Low water flows on the Chilliwack-Vedder River system are not expected to impact salmon migration.

Low water flows on the Chilliwack-Vedder River system are not expected to impact salmon migration.

Rain expected to improve Chilliwack stream flow for spawning salmon

Right across B.C., many streams are experiencing low water flow levels due to ongoing drought conditions.

The coming rains should help local migrating salmon.

The Chilliwack River, including its tributaries and channels, has been experiencing low water conditions but this isn’t affecting the adult salmon migration to the Chilliwack River Hatchery, said a Fisheries and Oceans Canada official.

“It is still early in the fall salmon migration so the impact on fish has so far been minimal,” said DFO media spokesperson Carrie Mishima.

The peak spawning time for most salmon is still two weeks to a month away.

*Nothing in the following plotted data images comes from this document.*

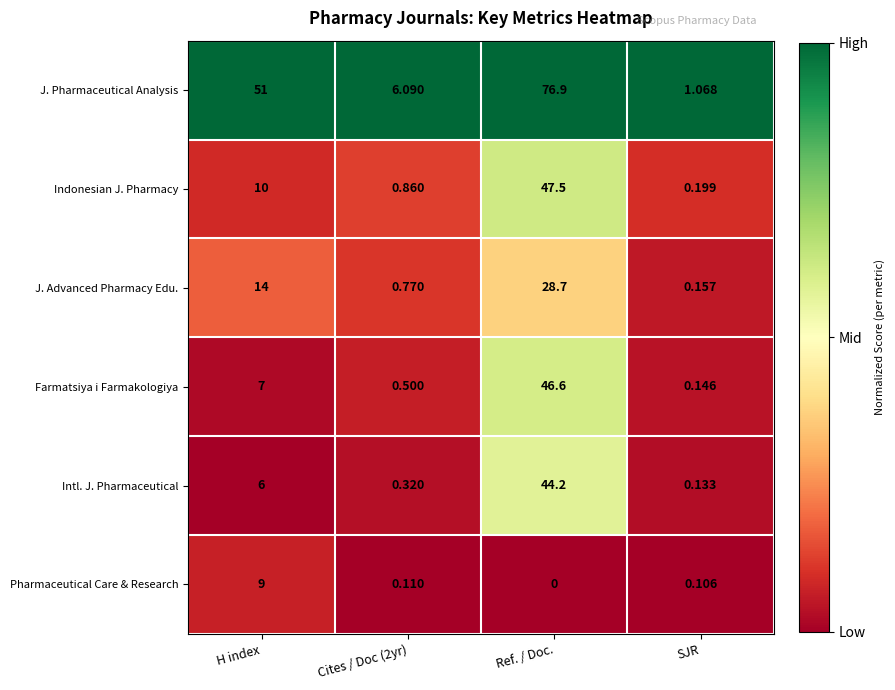

Which series has the largest range (max minus min)?

J. Pharmaceutical Analysis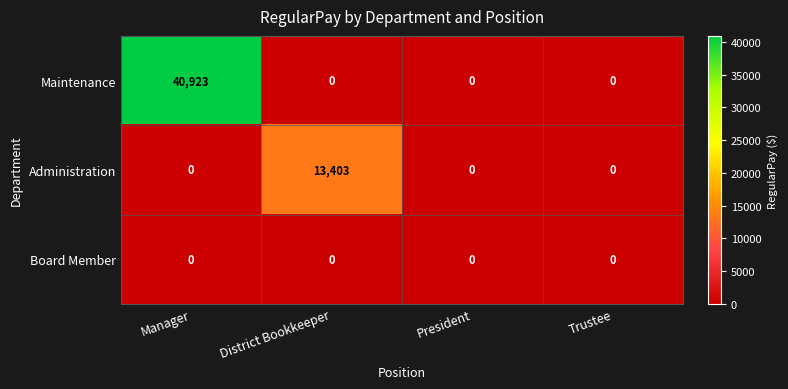

Reading left to right, list all the values displayed in this chart.

Maintenance: Manager=40923	District Bookkeeper=0	President=0	Trustee=0
Administration: Manager=0	District Bookkeeper=13403	President=0	Trustee=0
Board Member: Manager=0	District Bookkeeper=0	President=0	Trustee=0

Salmon tend to hold off entering freshwater until the fall rains begin, but there have been local reports about chum salmon already returning to the Hope Slough spawning riffle.

Rain is forecast, so water flows should improve soon, said Mishima.

Right across B.C., many streams are experiencing low water flow levels due to ongoing drought conditions.

“The Department is monitoring the situation closely, and to date salmon continue to migrate successfully into most river systems,” she said.